*** Text for analysis

Database Systems: The Complete Book
Solutions for Chapter 5

Solutions for Section 5.2
Solutions for Section 5.3
Solutions for Section 5.4
Solutions for Section 5.5

Solutions for Section 5.2

Exercise 5.2.1(a)

PI_model( SIGMA_{speed >= 1000} ) (PC)

Exercise 5.2.1(f)

The trick is to theta-join PC with itself on the condition that the hard disk sizes are equal. That gives us tuples that have two PC model numbers with the same value of hd. However, these two PC's could in fact be the same, so we must also require in the theta-join that the model numbers be unequal. Finally, we want the hard disk sizes, so we project onto hd.

The expression is easiest to see if we write it using some temporary values. We start by renaming PC twice so we can talk about two occurrences of the same attributes.

******
*** Dataset extract

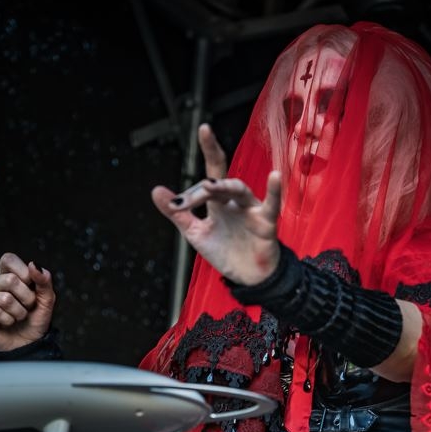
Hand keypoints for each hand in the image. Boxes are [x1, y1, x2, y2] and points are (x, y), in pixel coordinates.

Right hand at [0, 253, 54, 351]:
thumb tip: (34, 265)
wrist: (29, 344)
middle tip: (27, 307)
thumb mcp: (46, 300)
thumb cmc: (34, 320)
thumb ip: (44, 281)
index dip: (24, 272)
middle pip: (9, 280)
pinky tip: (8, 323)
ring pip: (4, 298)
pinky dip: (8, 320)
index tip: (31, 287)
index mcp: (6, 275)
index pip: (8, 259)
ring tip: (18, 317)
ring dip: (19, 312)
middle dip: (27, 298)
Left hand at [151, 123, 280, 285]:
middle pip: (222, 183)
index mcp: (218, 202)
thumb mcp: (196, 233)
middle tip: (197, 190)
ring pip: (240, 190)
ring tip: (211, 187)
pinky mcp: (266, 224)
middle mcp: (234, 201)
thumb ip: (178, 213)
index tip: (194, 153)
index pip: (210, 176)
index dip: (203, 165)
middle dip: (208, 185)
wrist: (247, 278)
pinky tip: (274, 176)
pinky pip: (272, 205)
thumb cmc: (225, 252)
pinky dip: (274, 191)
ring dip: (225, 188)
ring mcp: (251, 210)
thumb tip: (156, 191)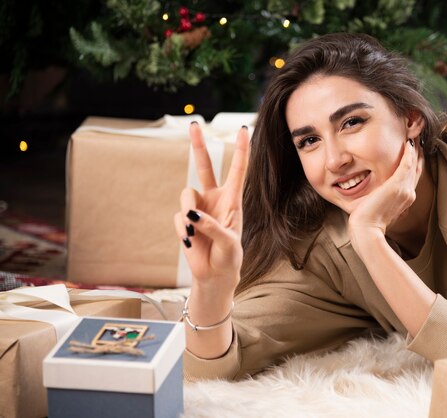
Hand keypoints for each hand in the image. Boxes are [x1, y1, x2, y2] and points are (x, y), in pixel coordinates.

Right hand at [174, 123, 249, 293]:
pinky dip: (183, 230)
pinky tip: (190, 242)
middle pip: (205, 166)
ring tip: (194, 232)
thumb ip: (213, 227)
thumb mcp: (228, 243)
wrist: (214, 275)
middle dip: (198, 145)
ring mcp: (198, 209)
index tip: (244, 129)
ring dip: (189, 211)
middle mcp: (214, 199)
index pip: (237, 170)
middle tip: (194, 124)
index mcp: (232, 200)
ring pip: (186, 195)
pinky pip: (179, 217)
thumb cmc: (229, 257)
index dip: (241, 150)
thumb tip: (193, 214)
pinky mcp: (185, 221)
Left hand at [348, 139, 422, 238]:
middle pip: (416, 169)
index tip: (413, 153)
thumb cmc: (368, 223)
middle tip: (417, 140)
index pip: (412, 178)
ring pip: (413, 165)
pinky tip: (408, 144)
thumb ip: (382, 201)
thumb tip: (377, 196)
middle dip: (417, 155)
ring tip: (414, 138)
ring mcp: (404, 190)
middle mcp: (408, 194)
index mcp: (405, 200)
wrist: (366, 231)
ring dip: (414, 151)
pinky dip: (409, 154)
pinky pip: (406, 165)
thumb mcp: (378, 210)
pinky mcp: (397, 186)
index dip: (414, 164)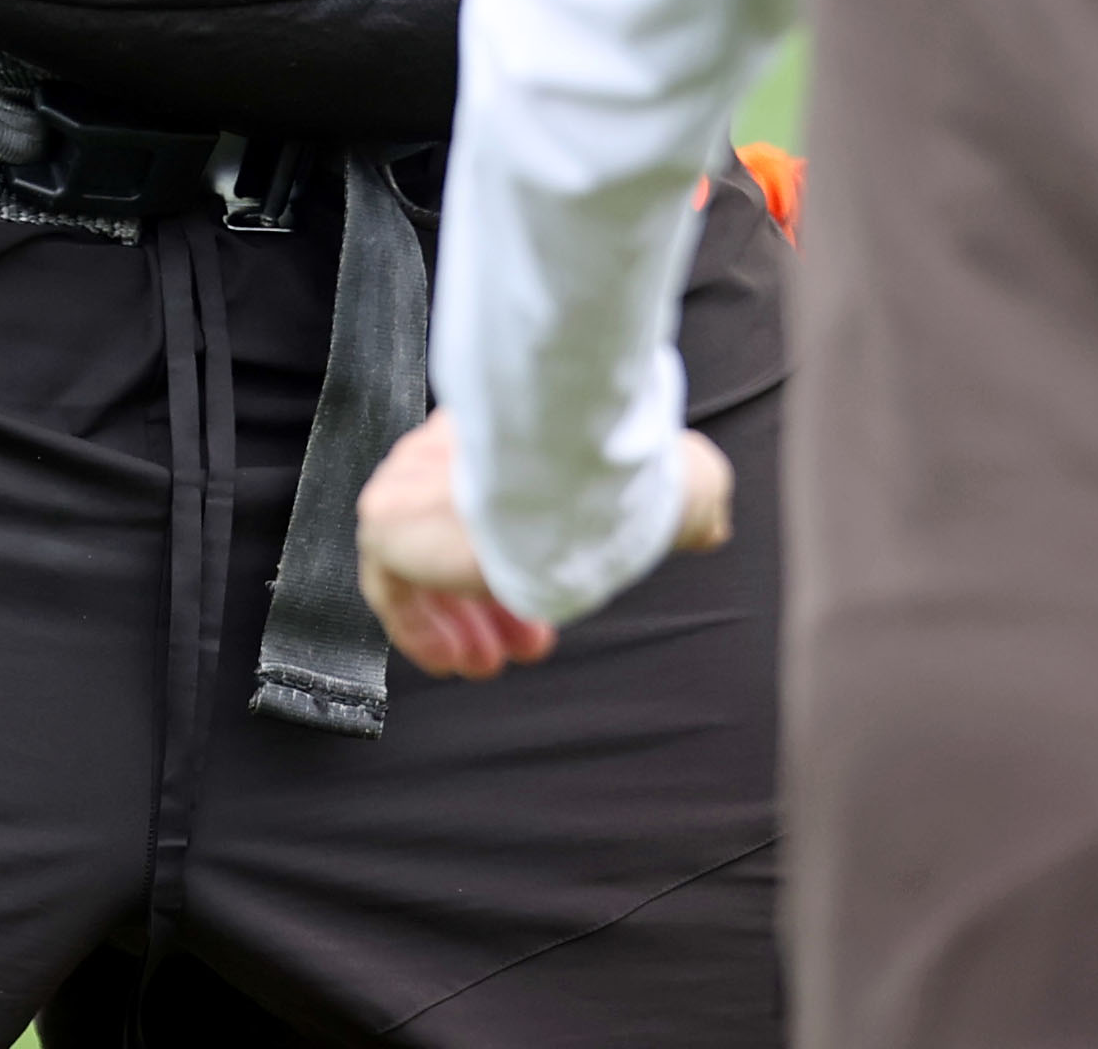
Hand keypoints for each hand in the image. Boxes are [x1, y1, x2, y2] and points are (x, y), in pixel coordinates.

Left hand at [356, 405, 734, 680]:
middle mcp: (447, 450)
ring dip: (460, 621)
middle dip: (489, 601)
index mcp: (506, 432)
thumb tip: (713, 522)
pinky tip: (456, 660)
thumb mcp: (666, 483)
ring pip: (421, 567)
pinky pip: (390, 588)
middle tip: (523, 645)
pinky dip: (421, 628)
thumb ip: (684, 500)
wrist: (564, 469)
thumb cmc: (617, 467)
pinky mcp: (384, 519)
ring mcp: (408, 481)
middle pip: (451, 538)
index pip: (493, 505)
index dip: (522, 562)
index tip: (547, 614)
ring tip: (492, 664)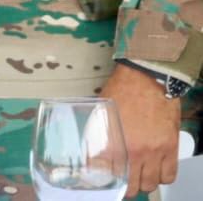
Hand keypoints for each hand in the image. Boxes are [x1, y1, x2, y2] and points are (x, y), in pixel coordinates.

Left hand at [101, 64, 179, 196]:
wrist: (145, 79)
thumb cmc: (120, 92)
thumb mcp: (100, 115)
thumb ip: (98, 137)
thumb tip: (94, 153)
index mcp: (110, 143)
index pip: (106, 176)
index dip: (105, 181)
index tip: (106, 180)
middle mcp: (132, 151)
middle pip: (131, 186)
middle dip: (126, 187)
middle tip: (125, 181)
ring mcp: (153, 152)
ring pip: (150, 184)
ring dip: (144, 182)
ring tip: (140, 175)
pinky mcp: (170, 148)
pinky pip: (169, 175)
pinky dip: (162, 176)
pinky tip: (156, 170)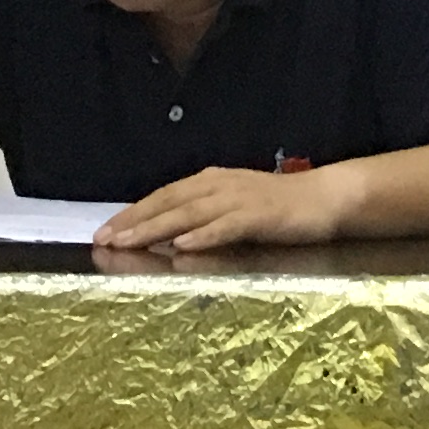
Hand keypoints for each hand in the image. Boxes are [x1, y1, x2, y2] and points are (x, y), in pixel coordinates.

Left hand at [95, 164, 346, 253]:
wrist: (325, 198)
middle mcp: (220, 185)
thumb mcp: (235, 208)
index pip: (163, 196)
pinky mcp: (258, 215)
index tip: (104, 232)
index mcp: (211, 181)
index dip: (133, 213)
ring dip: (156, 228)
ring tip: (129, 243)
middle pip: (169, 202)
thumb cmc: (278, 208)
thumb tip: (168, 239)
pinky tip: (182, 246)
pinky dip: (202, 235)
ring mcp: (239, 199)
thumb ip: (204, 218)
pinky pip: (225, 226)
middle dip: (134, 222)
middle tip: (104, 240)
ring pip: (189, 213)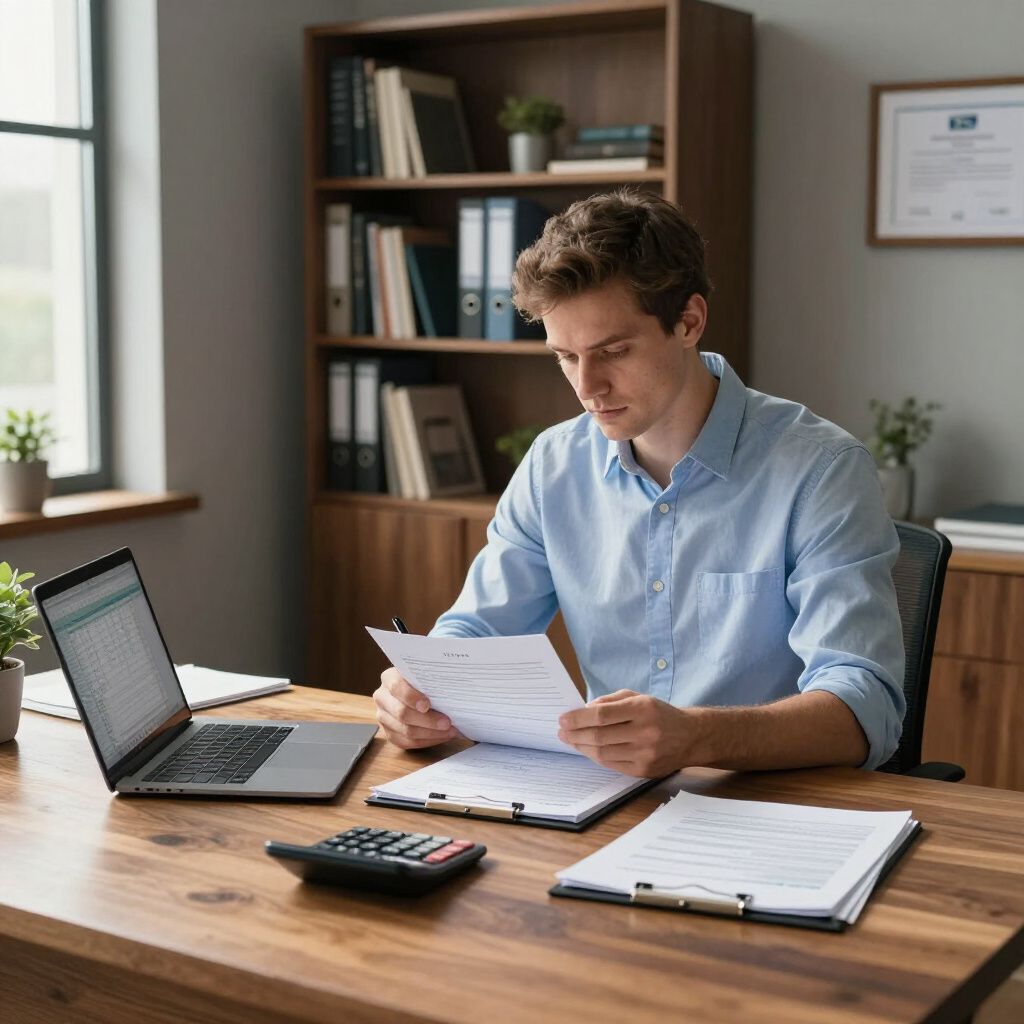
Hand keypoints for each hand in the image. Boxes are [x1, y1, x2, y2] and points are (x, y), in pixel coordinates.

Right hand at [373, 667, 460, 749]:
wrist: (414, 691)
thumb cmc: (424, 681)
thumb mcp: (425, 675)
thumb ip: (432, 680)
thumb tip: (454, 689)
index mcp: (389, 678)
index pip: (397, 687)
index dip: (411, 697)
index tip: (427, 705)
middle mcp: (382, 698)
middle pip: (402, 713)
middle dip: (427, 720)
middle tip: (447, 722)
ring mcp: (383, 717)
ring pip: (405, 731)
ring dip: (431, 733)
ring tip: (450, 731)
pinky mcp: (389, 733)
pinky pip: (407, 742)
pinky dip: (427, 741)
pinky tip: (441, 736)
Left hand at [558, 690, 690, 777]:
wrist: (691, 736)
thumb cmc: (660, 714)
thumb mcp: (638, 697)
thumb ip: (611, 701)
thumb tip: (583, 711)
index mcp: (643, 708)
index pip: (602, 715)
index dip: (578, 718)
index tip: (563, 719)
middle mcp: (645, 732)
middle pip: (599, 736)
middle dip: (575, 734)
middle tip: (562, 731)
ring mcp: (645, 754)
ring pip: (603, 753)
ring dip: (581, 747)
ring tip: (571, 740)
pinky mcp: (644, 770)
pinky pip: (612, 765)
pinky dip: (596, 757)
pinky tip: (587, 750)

******

| What is required |
Write out the part of the Chapter 5 solutions text between "Exercise 5.2.1(f)" and "the same attributes.", inclusive, without altering a word.

| Answer box |
Exercise 5.2.1(f)

The trick is to theta-join PC with itself on the condition that the hard disk sizes are equal. That gives us tuples that have two PC model numbers with the same value of hd. However, these two PC's could in fact be the same, so we must also require in the theta-join that the model numbers be unequal. Finally, we want the hard disk sizes, so we project onto hd.

The expression is easiest to see if we write it using some temporary values. We start by renaming PC twice so we can talk about two occurrences of the same attributes.